TASK REQUIREMENTS ::
Report, as a single number, how many lines of the records contain the word "strong".

RECORDED INFORMATION ::
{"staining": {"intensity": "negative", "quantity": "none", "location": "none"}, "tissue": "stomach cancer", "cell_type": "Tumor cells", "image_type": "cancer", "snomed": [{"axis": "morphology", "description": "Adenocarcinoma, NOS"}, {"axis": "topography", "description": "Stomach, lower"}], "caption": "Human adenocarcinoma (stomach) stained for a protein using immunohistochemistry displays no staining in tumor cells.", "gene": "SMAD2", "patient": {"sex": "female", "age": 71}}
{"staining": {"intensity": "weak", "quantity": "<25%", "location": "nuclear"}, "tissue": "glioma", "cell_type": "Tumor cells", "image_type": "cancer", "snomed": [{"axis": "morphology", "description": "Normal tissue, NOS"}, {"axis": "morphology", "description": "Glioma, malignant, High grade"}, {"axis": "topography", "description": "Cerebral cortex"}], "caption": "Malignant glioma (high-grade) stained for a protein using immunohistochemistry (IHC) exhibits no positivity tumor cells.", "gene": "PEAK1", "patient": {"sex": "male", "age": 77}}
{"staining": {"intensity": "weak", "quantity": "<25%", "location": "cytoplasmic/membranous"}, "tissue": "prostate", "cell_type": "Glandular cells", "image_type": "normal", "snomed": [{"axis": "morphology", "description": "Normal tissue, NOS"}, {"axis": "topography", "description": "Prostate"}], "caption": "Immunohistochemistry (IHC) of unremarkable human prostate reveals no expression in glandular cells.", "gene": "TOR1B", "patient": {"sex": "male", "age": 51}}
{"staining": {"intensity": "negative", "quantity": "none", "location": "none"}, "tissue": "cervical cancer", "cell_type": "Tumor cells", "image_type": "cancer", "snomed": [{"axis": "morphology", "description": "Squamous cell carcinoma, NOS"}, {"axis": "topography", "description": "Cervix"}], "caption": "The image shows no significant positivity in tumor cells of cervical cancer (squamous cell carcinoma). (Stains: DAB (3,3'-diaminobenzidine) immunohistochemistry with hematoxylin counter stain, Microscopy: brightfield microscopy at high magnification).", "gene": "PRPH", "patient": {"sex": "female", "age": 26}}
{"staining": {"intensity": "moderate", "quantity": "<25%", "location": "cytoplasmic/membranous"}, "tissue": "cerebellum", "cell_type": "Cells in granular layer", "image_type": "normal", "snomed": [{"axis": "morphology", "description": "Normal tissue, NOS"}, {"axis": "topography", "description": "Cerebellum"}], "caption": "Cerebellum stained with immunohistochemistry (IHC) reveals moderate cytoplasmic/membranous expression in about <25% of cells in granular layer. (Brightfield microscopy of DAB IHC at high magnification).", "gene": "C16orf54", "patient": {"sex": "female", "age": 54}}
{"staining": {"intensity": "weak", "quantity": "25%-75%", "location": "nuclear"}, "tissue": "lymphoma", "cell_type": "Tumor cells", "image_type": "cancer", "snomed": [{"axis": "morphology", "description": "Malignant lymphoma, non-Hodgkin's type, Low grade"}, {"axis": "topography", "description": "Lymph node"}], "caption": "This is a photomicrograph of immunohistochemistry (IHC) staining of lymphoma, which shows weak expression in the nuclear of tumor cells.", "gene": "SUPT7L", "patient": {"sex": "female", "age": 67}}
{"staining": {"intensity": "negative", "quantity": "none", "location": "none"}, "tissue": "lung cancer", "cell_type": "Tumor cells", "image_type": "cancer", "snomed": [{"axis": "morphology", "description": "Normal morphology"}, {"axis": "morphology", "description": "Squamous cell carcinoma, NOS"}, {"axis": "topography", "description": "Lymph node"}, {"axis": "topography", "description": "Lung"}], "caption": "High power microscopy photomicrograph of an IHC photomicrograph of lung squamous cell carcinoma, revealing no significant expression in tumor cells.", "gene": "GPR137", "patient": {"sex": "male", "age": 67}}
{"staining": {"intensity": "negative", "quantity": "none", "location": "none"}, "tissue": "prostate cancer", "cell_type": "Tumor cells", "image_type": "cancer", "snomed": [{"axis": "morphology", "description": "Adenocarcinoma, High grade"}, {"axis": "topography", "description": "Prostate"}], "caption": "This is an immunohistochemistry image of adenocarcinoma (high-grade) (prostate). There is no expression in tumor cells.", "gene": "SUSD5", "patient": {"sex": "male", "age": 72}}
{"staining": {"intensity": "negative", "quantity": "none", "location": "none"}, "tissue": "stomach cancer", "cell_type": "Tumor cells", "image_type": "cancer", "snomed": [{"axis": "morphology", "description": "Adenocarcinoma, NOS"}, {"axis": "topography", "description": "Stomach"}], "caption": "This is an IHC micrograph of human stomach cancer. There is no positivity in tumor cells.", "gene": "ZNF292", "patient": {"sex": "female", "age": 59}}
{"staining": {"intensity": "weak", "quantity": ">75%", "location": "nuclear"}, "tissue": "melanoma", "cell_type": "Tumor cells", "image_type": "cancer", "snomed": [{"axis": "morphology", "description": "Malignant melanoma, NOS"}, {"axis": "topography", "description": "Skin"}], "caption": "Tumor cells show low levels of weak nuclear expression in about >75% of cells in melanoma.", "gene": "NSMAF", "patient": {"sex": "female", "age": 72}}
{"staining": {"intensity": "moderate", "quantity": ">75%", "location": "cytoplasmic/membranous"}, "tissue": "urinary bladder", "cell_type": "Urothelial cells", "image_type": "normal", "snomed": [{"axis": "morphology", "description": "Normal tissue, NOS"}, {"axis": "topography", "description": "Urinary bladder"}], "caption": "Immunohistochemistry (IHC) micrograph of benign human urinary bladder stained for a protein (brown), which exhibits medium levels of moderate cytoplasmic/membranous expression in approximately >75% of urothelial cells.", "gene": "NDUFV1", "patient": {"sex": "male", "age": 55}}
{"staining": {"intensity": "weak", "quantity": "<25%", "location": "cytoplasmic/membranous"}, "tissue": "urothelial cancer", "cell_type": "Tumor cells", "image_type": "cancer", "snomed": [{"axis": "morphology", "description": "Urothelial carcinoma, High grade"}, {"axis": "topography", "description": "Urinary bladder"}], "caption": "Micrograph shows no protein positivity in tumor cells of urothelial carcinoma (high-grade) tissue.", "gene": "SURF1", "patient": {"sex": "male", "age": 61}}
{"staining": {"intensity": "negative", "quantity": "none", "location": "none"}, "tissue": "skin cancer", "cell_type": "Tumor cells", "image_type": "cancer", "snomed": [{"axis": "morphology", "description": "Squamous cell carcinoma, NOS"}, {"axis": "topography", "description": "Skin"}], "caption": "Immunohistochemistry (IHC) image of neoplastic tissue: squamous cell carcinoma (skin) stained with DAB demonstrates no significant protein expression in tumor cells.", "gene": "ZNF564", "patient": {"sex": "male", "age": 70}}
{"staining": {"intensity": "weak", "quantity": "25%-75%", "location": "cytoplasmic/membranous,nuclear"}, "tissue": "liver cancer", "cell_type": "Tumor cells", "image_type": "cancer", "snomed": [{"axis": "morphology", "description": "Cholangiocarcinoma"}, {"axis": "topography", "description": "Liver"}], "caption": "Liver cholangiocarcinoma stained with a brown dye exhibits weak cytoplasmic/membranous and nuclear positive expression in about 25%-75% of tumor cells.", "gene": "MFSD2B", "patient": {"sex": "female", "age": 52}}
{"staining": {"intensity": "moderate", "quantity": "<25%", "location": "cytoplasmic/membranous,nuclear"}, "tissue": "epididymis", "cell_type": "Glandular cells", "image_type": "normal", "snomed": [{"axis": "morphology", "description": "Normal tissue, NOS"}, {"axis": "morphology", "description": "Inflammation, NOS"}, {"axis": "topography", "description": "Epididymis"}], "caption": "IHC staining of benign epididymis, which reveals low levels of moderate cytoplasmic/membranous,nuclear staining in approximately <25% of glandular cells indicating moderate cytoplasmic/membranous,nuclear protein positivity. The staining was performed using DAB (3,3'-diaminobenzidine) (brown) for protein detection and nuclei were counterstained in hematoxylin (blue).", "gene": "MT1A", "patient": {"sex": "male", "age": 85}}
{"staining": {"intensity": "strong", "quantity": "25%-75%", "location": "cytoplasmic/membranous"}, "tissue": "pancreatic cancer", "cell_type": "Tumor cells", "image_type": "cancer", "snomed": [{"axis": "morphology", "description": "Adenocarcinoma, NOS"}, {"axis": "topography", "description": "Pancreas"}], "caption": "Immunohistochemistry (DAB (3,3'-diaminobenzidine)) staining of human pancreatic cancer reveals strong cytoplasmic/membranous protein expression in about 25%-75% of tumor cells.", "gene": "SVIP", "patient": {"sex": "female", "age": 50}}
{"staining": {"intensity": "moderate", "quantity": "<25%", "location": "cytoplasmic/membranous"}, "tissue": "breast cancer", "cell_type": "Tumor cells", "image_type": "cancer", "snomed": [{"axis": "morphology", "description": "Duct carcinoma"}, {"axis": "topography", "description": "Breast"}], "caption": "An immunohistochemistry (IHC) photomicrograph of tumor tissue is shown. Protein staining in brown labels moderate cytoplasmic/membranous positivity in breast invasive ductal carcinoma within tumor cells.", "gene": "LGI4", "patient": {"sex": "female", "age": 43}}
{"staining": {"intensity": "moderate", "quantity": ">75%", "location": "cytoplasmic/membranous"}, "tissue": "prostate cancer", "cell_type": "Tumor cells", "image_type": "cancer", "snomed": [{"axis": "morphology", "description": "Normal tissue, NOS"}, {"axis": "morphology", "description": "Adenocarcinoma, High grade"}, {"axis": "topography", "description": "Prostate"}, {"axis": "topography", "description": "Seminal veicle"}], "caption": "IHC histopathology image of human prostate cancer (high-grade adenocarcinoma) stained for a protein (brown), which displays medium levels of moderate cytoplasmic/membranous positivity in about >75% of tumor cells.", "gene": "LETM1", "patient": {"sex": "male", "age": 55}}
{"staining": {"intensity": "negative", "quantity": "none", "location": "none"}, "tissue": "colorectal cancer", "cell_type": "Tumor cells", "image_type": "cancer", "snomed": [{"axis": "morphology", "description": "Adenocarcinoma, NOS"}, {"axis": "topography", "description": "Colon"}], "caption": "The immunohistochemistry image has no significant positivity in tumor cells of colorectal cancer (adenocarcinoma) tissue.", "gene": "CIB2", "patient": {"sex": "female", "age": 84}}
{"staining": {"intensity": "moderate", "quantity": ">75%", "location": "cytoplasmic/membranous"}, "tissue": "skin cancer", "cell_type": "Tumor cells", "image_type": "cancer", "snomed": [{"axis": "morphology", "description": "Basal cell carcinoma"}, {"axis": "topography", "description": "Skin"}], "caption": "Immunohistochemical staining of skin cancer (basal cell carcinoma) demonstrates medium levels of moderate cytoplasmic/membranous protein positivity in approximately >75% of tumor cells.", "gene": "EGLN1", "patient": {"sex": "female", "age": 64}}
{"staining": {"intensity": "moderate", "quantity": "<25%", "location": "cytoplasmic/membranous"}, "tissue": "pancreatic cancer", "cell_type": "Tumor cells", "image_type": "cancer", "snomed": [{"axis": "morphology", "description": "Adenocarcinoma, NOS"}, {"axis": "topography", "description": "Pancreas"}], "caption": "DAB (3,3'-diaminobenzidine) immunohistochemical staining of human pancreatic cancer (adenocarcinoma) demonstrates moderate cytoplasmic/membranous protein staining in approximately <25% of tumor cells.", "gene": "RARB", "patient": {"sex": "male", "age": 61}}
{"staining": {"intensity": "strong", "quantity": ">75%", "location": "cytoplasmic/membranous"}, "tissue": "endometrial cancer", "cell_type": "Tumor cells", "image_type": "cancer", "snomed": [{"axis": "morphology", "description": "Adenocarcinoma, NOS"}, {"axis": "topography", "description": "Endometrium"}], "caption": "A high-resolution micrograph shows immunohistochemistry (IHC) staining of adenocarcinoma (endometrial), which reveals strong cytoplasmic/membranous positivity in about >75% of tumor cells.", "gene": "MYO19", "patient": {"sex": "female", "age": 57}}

WRITTEN SOLUTION ::
2